## ASSIGNMENT
Transcribe the text of the records below from the line containing "ados dos seus" through the line containing "αναρίθμητα προσκυνήματα ανά την επικράτεια.", including both of those lines, and leave the pictures out of your answer.
--------
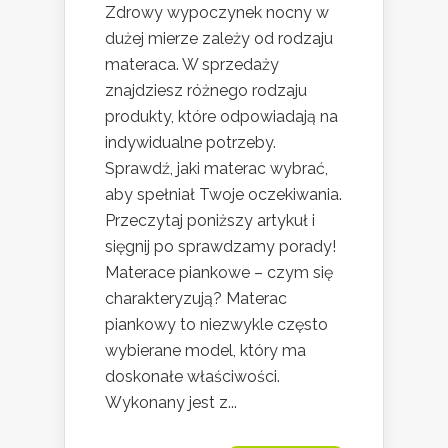
Zdrowy wypoczynek nocny w
dużej mierze zależy od rodzaju
materaca. W sprzedaży
znajdziesz różnego rodzaju
produkty, które odpowiadają na
indywidualne potrzeby.
Sprawdź, jaki materac wybrać,
aby spełniał Twoje oczekiwania.
Przeczytaj poniższy artykuł i
sięgnij po sprawdzamy porady!
Materace piankowe – czym się
charakteryzują? Materac
piankowy to niezwykle często
wybierane model, który ma
doskonałe właściwości.
Wykonany jest z...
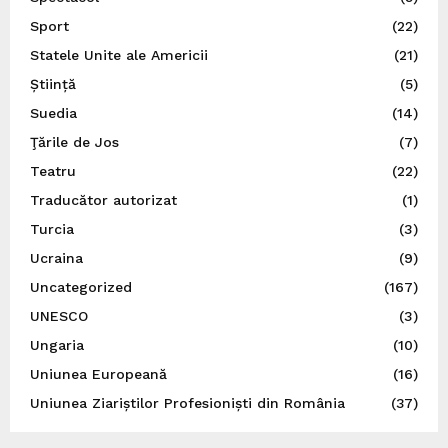
Sport
(22)
Statele Unite ale Americii
(21)
Știință
(5)
Suedia
(14)
Ţările de Jos
(7)
Teatru
(22)
Traducător autorizat
(1)
Turcia
(3)
Ucraina
(9)
Uncategorized
(167)
UNESCO
(3)
Ungaria
(10)
Uniunea Europeană
(16)
Uniunea Ziariștilor Profesioniști din România
(37)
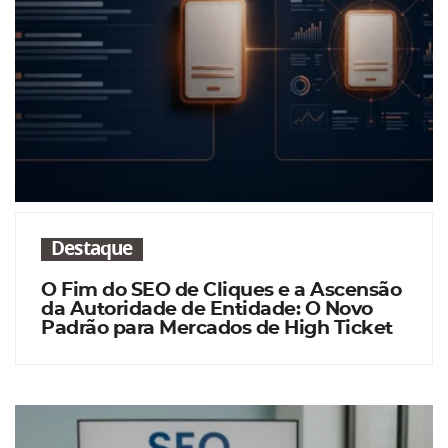
Destaque
O Fim do SEO de Cliques e a Ascensão
da Autoridade de Entidade: O Novo
Padrão para Mercados de High Ticket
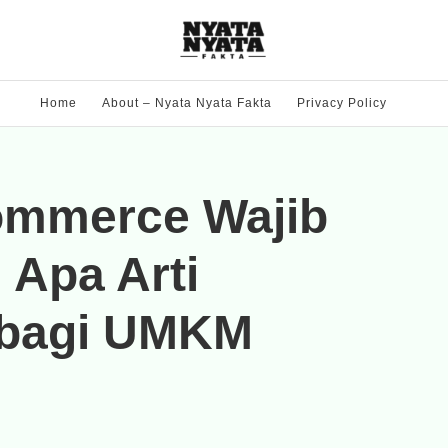
Home
About – Nyata Nyata Fakta
Privacy Policy
ommerce Wajib
 Apa Arti
i bagi UMKM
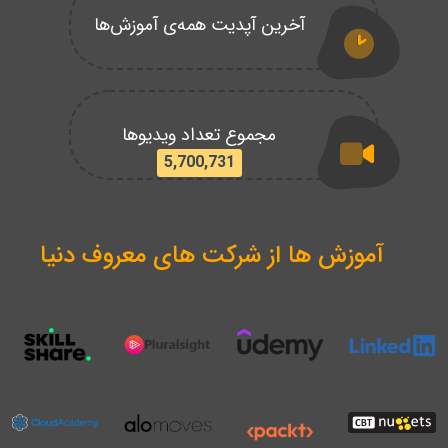
آخرین آپدیت همه‌ی آموزش‌ها
مجموع تعداد ویدیوها
5,700,731
آموزش ها از شرکت های معروف دنیا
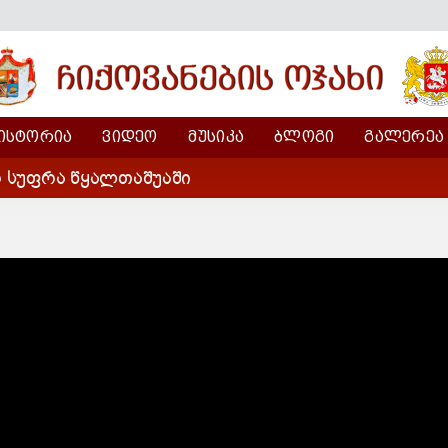
ᲘᲡᲢᲝᲠᲘᲐ
ᲕᲘᲓᲔᲝ
ᲛᲣᲡᲘᲙᲐ
ᲑᲚᲝᲒᲘ
ᲒᲐᲚᲔᲠᲔᲐ
ო სუფრა წყალთაშუაში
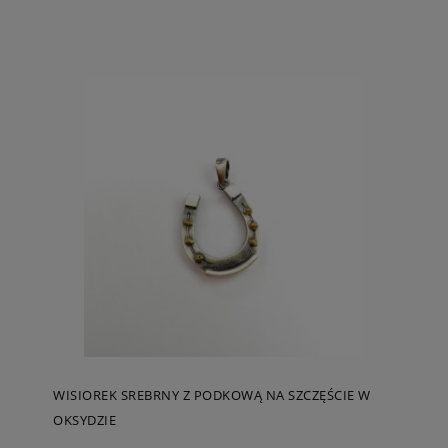
WISIOREK SREBRNY Z PODKOWĄ NA SZCZĘŚCIE W
OKSYDZIE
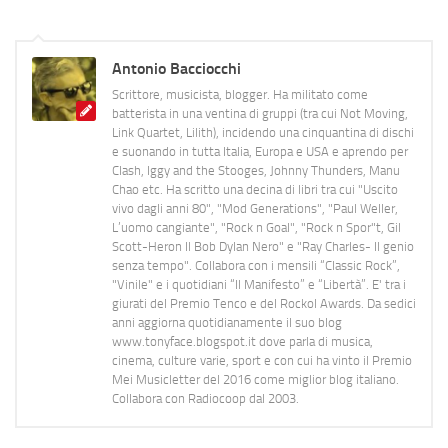
Antonio Bacciocchi
Scrittore, musicista, blogger. Ha militato come
batterista in una ventina di gruppi (tra cui Not Moving,
Link Quartet, Lilith), incidendo una cinquantina di dischi
e suonando in tutta Italia, Europa e USA e aprendo per
Clash, Iggy and the Stooges, Johnny Thunders, Manu
Chao etc. Ha scritto una decina di libri tra cui "Uscito
vivo dagli anni 80", "Mod Generations", "Paul Weller,
L’uomo cangiante", "Rock n Goal", "Rock n Spor"t, Gil
Scott-Heron Il Bob Dylan Nero" e "Ray Charles- Il genio
senza tempo". Collabora con i mensili “Classic Rock”,
"Vinile" e i quotidiani “Il Manifesto” e “Libertà”. E' tra i
giurati del Premio Tenco e del Rockol Awards. Da sedici
anni aggiorna quotidianamente il suo blog
www.tonyface.blogspot.it dove parla di musica,
cinema, culture varie, sport e con cui ha vinto il Premio
Mei Musicletter del 2016 come miglior blog italiano.
Collabora con Radiocoop dal 2003.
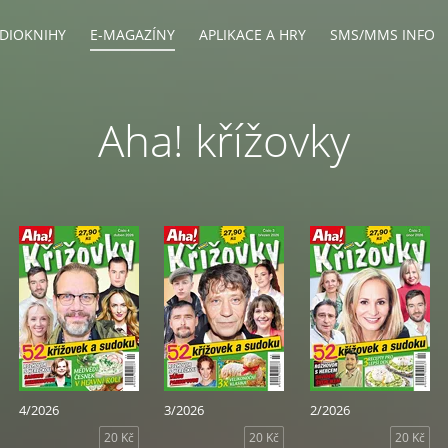
DIOKNIHY
E-MAGAZÍNY
APLIKACE A HRY
SMS/MMS INFO
Aha! křížovky
4/2026
3/2026
2/2026
20 Kč
20 Kč
20 Kč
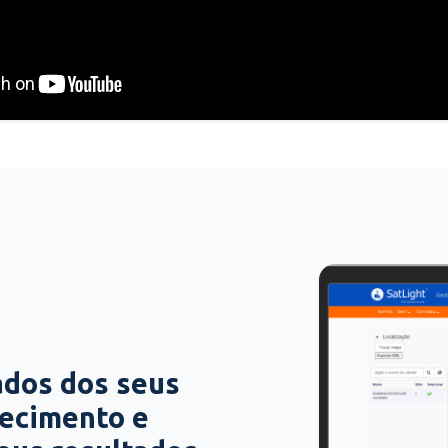
ados dos seus
hecimento e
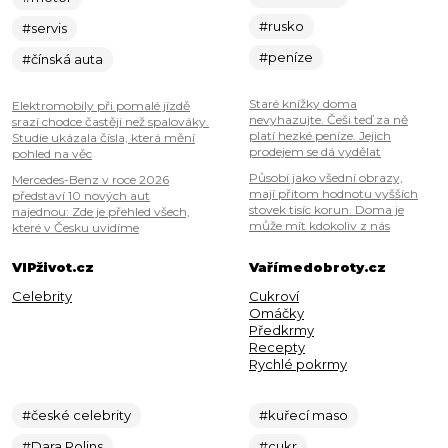
#rusko
#servis
#peníze
#čínská auta
Staré knížky doma
Elektromobily při pomalé jízdě
nevyhazujte. Češi teď za ně
srazí chodce častěji než spalováky.
platí hezké peníze. Jejich
Studie ukázala čísla, která mění
prodejem se dá vydělat
pohled na věc
Působí jako všední obrazy,
Mercedes-Benz v roce 2026
mají přitom hodnotu vyšších
představí 10 nových aut
stovek tisíc korun. Doma je
najednou: Zde je přehled všech,
může mít kdokoliv z nás
které v Česku uvidíme
VIPživot.cz
Vařímedobroty.cz
Celebrity
Cukroví
Omáčky
Předkrmy
Recepty
Rychlé pokrmy
#české celebrity
#kuřecí maso
#Dara Rolins
#cukr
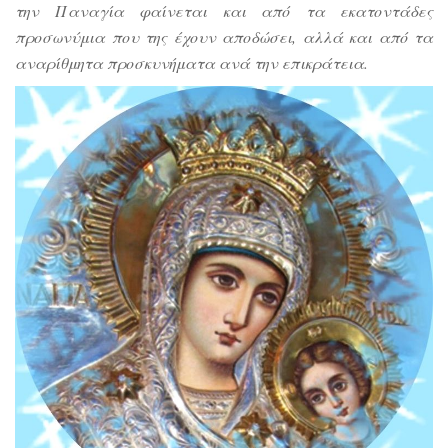
την Παναγία φαίνεται και από τα εκατοντάδες
προσωνύμια που της έχουν αποδώσει, αλλά και από τα
αναρίθμητα προσκυνήματα ανά την επικράτεια.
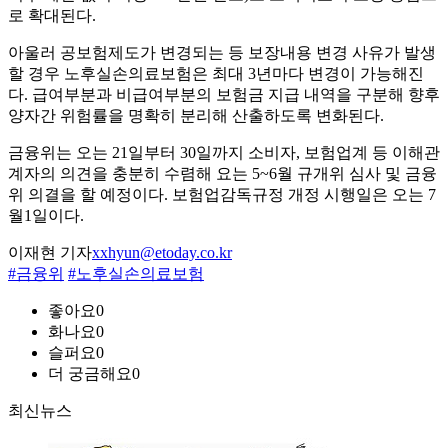
로 확대된다.
아울러 공보험제도가 변경되는 등 보장내용 변경 사유가 발생
할 경우 노후실손의료보험은 최대 3년마다 변경이 가능해진
다. 급여부분과 비급여부분의 보험금 지급 내역을 구분해 향후
양자간 위험률을 명확히 분리해 산출하도록 변화된다.
금융위는 오는 21일부터 30일까지 소비자, 보험업계 등 이해관
계자의 의견을 충분히 수렴해 요는 5~6월 규개위 심사 및 금융
위 의결을 할 예정이다. 보험업감독규정 개정 시행일은 오는 7
월1일이다.
이재현 기자
xxhyun@etoday.co.kr
#금융위
#노후실손의료보험
좋아요
0
화나요
0
슬퍼요
0
더 궁금해요
0
최신뉴스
--------
## TASK RESULT
ados dos seus
hecimento e
#rusko
#servis
#peníze
#čínská auta
Staré knížky doma
Elektromobily při pomalé jízdě
nevyhazujte. Češi teď za ně
srazí chodce častěji než spalováky.
platí hezké peníze. Jejich
Studie ukázala čísla, která mění
prodejem se dá vydělat
pohled na věc
Působí jako všední obrazy,
Mercedes-Benz v roce 2026
mají přitom hodnotu vyšších
představí 10 nových aut
stovek tisíc korun. Doma je
najednou: Zde je přehled všech,
může mít kdokoliv z nás
které v Česku uvidíme
VIPživot.cz
Vařímedobroty.cz
Celebrity
Cukroví
Omáčky
Předkrmy
Recepty
Rychlé pokrmy
#české celebrity
#kuřecí maso
#Dara Rolins
#cukr
την Παναγία φαίνεται και από τα εκατοντάδες
προσωνύμια που της έχουν αποδώσει, αλλά και από τα
αναρίθμητα προσκυνήματα ανά την επικράτεια.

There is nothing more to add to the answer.